Originally published by our sister publication Infectious Disease Special Edition
By Anna Tsioulias
Although meningococcal disease incidence in the United States declined dramatically between 1996 and 2021, there was a rebound in 2022 and 2023, according to preliminary data from the CDC.
In fact, 423 cases of meningococcal disease were reported in 2023 alone—the highest number observed since 2014, and 251 cases have already been reported in 2024 as of June 11. In many jurisdictions, the increases are primarily due to serogroup Y sequence type (ST)-1466, a strain susceptible to all treatment and prophylaxis antibiotics. In addition to observing a predominance of cases—64%—among Black people, a disproportionate number of people with HIV were infected in 2023, according to Amy Rubis, MPH, an epidemiologist at the National Center for Immunization and Respiratory Diseases, CDC, told the Advisory Committee for Immunization Practices (ACIP) meeting in June.
“We’re also seeing an unusual age distribution among cases caused by this strain, with almost no cases in children or adolescents,” Ms. Rubis said. Just over 35% of ST-1466 serogroup Y cases occurred in people ages 24 to 44 years, and almost 40% of cases were 45 to 64 years of age in 2022 to 2023. “We don't know if that's just the epidemiology of this strain or if the adolescent vaccination program is successfully protecting the 11- to 20-something age group.”
During the past two years, significant increases have been seen in penicillin resistance and penicillin and ciprofloxacin dual-resistant cases, which are mostly serogroup Y, mainly sequence type ST-3587. This strain is disproportionately affecting Latino people, with 74% of dual-resistant cases and 53% of penicillin-resistant only cases reported among Hispanic populations for the past six years.
As for ciprofloxacin-resistant cases, the CDC reported an increasing number of resistant isolates that do not belong to serogroup Y, according to Ms. Rubis. “Ciprofloxacin resistance is increasing, and multiple jurisdictions have moved away from using ciprofloxacin for prophylaxis.”
Furthermore, the ACIP reviewed data on a new MenABCWY vaccine currently under development by GSK, which combines the MenB-4C and MenACWY vaccines. The safety profile of this vaccine was favorable and similar to that of MenB-4C. However, more adverse events occurred for the pentavalent vaccine than MenACWY, consistent with the greater reactogenicity of MenB-containing vaccines compared with those containing only MenACWY.
The CDC reported that the immunogenicity of the pentavalent vaccine was noninferior to that of MenACWY. Additionally, the prespecified success criteria for comparison of pentavalent and MenB-4C 0, 2 months was met for three of four strains (fHbp, NHBA and NadA) and in comparison with MenB-4C 0, 6 months was met for two of four strains (fHbp and NadA). However, 24 months following pentavalent vaccination, titers waned substantially for serogroup A and three B strains: fHbp, NHBA and PorA.
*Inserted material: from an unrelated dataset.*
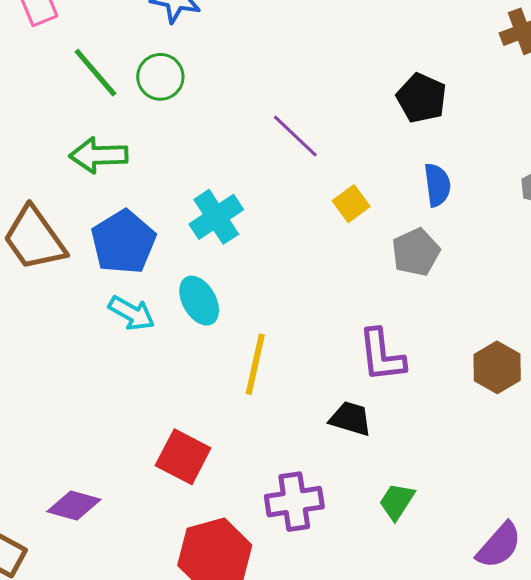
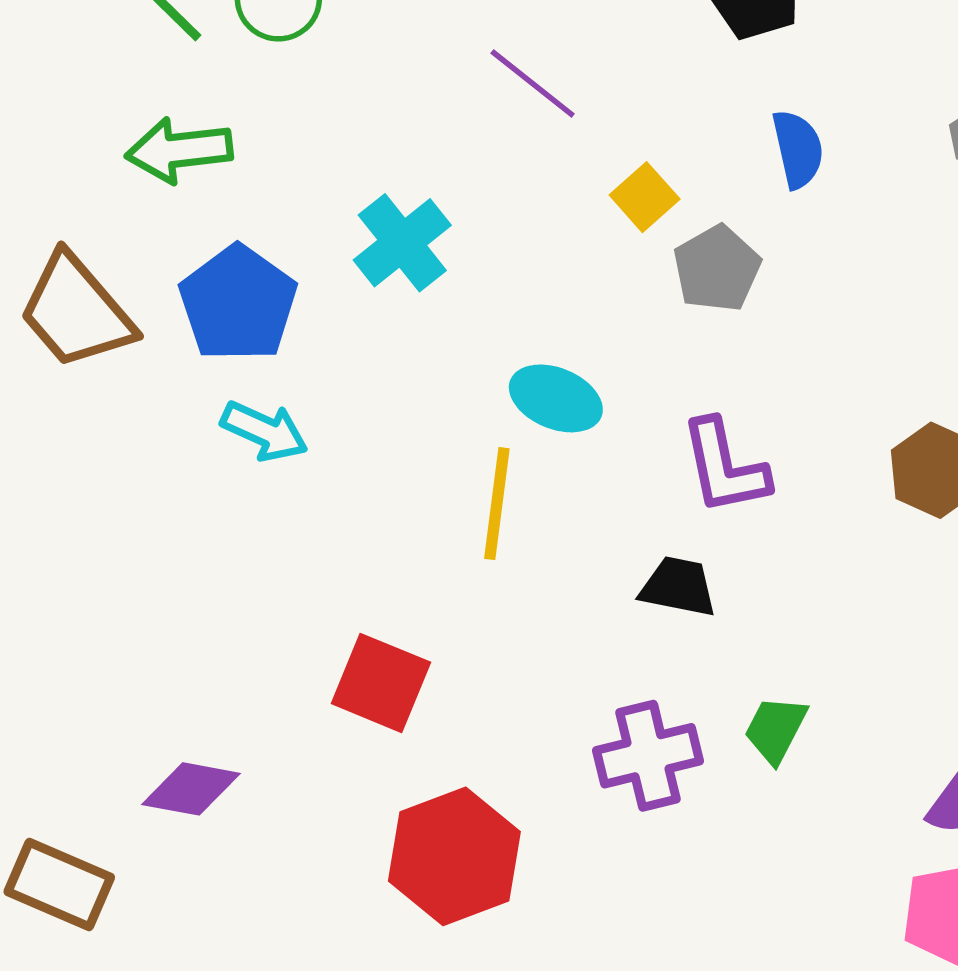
gray pentagon: (416, 252) -> (717, 269), moved
cyan ellipse: (199, 301) -> (556, 398), moved, turned -33
purple cross: (294, 502) -> (648, 756), moved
“The workgroup also noted that the PorA indicator strain is important because PorA represents the full outer-membrane vesicle component of the vaccine, and response to this indicator strain has bearing on cross-protection,” explained Sarah F. Schillie, MD, MPH, MBA, an epidemiologist also in CDC’s National Center for Immunization and Respiratory Diseases.
Of note, no data were available on the immunogenicity of this new vaccine in immunocompromised people.
“I really worry about the complete lack of knowledge of immunocompromised response to vaccine, vaccine efficacy, etc.,” said Camille N. Kotton, MD, FIDSA, FAST, the clinical director of infectious diseases at Massachusetts General Hospital, in Boston, and an ACIP member. “I would encourage many researchers to do more research so that we could make good guidance. I worry that we're leaving a significant at-risk population perhaps less well protected.”
Under consideration was the schedule option for meningococcal vaccinations. However, the committee was not scheduled to make any recommendations at the June meeting and is still gathering information. Currently, the recommendation is for the first dose of MenACWY to be administered at age 11 or 12 years and the second dose at 16 years, as well as both doses of MenB-4C between ages 16 and 23 years, based on shared clinical decision making. Because there has been significant pushback in previous years against shared clinical decision making, the workgroup is considering the incorporation of either routine vaccination or risk-based vaccination for MenB (MMWR Morb Mortal Wkly Rep 2024;73[15]345-350).